*** DATASET CONTENT ***

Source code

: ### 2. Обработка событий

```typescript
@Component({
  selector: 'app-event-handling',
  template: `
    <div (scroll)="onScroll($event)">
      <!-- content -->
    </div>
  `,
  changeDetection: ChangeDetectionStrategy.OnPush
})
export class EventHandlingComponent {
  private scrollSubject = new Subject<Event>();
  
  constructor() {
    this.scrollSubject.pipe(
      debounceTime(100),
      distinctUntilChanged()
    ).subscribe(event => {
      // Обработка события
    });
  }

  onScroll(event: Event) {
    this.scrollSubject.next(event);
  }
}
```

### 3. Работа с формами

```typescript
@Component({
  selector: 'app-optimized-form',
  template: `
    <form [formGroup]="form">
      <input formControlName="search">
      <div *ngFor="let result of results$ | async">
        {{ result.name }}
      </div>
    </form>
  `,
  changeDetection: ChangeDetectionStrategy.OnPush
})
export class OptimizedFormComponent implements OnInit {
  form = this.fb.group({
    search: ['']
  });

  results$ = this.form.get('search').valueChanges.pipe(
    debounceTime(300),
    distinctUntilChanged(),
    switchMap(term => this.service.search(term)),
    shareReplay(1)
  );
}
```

*** End of DATASET CONTENT ***
*** DATASET CONTENT ***

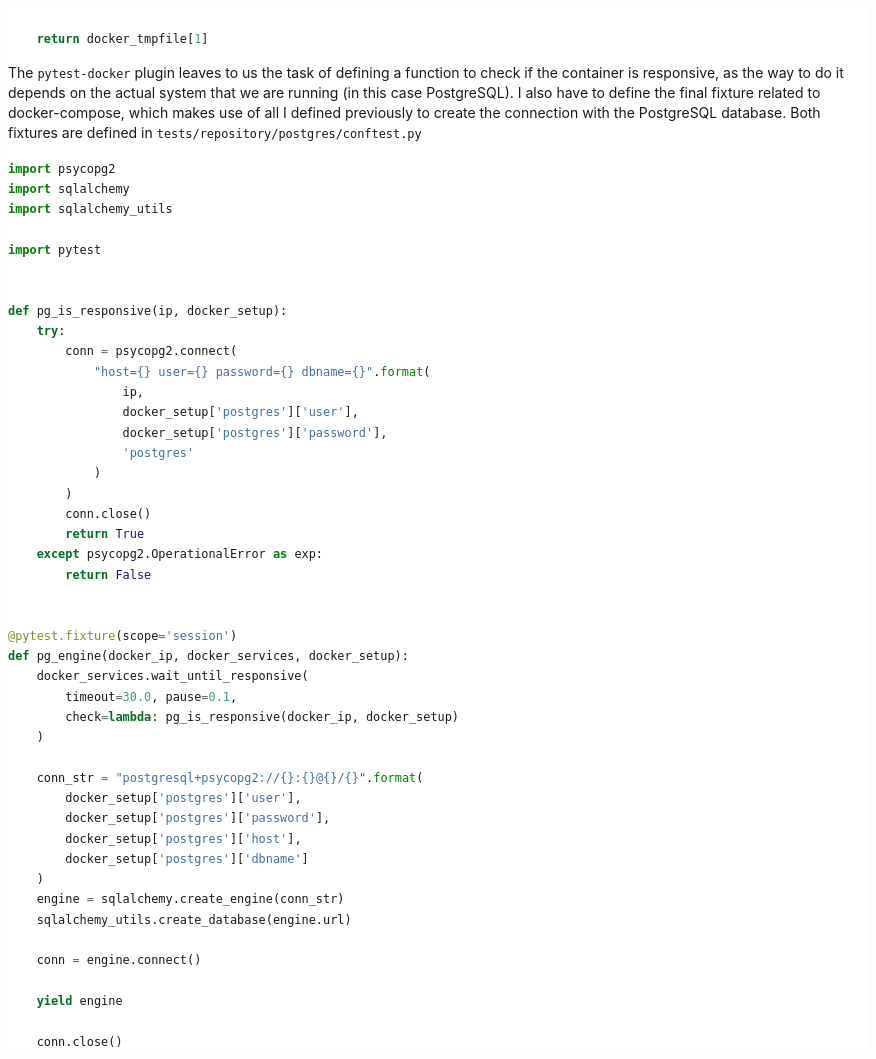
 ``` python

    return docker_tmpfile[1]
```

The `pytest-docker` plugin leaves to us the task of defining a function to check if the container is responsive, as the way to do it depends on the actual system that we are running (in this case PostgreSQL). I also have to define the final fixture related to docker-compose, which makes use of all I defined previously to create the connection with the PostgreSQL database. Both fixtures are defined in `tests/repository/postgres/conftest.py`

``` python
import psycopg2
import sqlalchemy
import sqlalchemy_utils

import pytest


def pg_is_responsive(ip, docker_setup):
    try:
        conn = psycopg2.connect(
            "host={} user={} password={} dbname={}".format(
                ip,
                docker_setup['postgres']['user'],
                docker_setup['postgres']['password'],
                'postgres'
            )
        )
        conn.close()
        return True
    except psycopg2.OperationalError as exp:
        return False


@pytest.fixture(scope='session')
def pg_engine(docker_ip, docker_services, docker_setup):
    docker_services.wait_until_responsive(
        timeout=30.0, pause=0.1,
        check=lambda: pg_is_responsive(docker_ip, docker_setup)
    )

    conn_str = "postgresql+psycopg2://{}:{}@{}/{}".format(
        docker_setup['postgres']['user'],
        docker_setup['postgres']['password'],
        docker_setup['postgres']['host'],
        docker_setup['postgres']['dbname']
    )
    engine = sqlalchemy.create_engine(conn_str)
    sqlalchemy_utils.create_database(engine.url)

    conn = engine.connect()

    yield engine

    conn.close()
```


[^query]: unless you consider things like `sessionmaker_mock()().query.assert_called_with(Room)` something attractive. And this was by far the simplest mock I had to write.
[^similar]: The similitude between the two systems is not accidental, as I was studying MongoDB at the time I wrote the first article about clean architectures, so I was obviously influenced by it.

*** End of DATASET CONTENT ***

Only the number is wanted. Count the lines above that include the word "password".

3